Kepala Rutan Kelas IIA Balikpapan, Agus Salim, menjelaskan bahwa panen pakcoy bukan sekadar aktivitas bercocok tanam, melainkan bagian dari strategi pembinaan terstruktur untuk membentuk karakter disiplin, tanggung jawab, dan keterampilan aplikatif. Menurutnya, bulan Ramadhan menjadi momentum tepat untuk menanamkan nilai produktivitas yang selaras dengan pembinaan spiritual.
“Melalui program ini, kami ingin menunjukkan bahwa pembinaan tidak hanya berfokus pada aspek pengamanan, tetapi juga pengembangan kapasitas diri warga binaan. Ramadhan menjadi waktu yang tepat untuk menguatkan pembinaan spiritual sekaligus kemandirian, ” ujarnya.

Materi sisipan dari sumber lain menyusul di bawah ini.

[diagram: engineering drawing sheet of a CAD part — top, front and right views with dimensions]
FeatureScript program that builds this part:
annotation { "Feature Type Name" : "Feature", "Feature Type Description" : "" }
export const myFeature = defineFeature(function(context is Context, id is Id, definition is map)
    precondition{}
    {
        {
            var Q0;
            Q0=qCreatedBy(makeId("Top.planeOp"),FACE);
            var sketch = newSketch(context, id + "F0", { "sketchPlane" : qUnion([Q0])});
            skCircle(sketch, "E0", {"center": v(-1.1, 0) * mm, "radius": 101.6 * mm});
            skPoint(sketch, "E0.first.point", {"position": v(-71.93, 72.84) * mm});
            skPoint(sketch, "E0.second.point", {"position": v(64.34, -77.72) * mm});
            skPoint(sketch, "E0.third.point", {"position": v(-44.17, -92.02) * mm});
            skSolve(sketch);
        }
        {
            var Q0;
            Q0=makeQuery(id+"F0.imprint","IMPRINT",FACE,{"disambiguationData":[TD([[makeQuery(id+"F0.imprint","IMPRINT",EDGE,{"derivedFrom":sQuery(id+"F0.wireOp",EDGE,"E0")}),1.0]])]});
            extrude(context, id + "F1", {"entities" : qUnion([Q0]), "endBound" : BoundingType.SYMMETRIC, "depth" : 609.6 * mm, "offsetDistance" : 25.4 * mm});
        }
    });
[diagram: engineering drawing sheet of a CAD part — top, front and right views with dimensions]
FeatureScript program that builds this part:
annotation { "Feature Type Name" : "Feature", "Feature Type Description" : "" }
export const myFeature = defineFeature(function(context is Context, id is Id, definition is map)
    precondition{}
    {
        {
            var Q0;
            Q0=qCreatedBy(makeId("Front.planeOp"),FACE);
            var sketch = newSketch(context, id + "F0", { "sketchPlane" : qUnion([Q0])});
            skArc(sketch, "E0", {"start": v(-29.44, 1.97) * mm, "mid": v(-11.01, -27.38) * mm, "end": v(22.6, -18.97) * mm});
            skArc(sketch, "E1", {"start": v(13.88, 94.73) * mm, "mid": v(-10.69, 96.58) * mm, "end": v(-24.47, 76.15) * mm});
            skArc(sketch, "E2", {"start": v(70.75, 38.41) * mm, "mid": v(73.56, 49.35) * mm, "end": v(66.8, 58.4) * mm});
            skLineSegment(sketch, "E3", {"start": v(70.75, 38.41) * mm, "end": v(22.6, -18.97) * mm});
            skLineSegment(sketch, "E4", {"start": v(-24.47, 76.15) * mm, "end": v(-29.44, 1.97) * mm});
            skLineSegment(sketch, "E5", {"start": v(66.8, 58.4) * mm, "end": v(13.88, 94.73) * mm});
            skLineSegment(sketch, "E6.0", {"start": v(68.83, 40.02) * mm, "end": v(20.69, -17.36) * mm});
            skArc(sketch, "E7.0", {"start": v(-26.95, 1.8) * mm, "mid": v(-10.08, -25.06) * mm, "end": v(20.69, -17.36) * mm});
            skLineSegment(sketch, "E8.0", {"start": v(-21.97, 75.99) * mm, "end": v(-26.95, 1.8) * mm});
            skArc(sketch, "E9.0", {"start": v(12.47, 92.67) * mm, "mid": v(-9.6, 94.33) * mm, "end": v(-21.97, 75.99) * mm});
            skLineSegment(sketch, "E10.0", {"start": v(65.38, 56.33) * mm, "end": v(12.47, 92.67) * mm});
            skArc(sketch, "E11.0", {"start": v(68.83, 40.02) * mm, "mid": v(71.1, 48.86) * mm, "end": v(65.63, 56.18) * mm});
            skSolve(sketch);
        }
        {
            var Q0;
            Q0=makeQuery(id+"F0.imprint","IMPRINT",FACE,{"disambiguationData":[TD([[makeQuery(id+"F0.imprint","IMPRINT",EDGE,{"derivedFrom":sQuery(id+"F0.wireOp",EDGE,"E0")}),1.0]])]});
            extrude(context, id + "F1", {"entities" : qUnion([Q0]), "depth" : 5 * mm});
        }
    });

Kepala Subsi Bimbingan Kegiatan Bapak Edy Cahyono menambahkan bahwa budidaya pakcoy membutuhkan ketelitian sejak penyemaian hingga panen. Warga binaan diajarkan teknik dasar pertanian mulai dari pengolahan media tanam, pengaturan jarak tanam, penyiraman, hingga pengendalian hama sederhana agar memahami proses secara menyeluruh.
Melalui program pembinaan kemandirian ini, Rutan Kelas IIA Balikpapan berharap semakin banyak warga binaan memperoleh keterampilan produktif, meningkatkan rasa percaya diri, serta memiliki bekal kemandirian ekonomi saat kembali ke tengah masyarakat.